Anyone who has done a stint in the service industry (like me) knows how hard it is to have a bad day and “be on”. You also make honest mistakes that are sometimes beyond your control. Too bad. People don’t care. Customer service is the social age isn’t fair.
Watching these two guys reminded me that every employee has the power to build or burn your brand by the actions they take.
Whether they’re front-line fast food clerks, or senior executives– employees and their actions are the single-greatest branding tool organizations have. Forget advertising. Forget marketing. Remember your people.
To mitigate the impact of a public kvetch-fest kicked off by a public service gaffe, here are five simple things your organization needs start doing.
- Regularly remind employees that the mike is hot, and the camera’s on.

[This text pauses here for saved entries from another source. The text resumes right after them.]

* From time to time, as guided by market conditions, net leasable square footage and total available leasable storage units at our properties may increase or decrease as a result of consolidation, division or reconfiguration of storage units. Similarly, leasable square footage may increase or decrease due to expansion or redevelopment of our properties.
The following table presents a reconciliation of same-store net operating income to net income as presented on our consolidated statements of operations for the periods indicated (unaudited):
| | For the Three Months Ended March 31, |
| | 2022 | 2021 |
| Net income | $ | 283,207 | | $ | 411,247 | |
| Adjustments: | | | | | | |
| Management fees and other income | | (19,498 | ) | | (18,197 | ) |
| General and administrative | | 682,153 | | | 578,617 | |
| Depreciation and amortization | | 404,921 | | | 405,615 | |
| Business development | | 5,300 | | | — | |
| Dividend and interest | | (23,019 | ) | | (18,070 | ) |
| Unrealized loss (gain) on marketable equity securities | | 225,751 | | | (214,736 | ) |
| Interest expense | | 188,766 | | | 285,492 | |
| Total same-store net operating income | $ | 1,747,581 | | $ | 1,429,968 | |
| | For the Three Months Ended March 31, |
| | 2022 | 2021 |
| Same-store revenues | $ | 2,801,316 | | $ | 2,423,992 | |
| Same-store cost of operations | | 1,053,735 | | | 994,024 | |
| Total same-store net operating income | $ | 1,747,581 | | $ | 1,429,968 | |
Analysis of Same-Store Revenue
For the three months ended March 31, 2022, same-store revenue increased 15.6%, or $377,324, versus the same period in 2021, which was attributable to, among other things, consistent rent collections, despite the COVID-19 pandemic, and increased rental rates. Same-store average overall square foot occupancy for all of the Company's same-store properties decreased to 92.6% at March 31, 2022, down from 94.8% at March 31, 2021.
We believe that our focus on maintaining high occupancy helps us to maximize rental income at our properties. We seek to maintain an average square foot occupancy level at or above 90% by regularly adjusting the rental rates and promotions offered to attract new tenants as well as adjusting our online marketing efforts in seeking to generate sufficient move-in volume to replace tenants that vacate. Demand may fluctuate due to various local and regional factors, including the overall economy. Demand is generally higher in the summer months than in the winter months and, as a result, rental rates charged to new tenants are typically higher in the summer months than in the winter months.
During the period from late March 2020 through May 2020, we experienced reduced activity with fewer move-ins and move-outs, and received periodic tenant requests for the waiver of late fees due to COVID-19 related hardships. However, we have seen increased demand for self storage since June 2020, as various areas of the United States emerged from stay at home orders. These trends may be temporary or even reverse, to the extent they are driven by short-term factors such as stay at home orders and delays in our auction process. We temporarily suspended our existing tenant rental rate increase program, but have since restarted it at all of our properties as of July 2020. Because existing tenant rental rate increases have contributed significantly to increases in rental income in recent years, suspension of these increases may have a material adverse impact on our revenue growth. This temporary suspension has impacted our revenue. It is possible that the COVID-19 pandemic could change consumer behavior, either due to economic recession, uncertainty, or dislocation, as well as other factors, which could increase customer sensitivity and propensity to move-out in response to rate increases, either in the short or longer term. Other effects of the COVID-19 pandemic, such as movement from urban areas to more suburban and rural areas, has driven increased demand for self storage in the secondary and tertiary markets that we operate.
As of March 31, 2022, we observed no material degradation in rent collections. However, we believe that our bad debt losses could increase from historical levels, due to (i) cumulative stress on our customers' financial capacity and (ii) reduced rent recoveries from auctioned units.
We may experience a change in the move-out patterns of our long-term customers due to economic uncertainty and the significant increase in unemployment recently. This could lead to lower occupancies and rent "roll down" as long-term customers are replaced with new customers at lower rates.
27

Like it or not – Big Brother is not just watching, but tweeting, instagramming, and facebooking.
- Listen to what people say about your business online. Seems like a no-brainer, and yet many organizations don’t- or find out about an issue way too late.
- Recognize customers are talking about you behind your back. Remember there are private conversations you can’t hear on Facebook and email that inform perceptions of your brand. Maximize every opportunity to surprise and delight clients – old and new.
- Be prepared for the expected unexpected. Have a timely triage process in place for when (not if) things do go sideways.
- Recognize employees. Celebrate team members that do get public praise. Turn their behaviour into best-practices.
I don’t know if these two baggage handlers work for Air Canada, or the local airport. It doesn’t really matter. What matters is that I saw two guys take good care of some precious cargo. For the simple act of taking care, I feel they should be thanked. And I hope Air Canada (or Victoria International Airport) recognizes them for doing a job well done. I’m sure I speak on behalf of the dog’s owner too.
If I ever have to go through the stress of flying somewhere with Willow, I hope she has these two guys to welcome her aboard.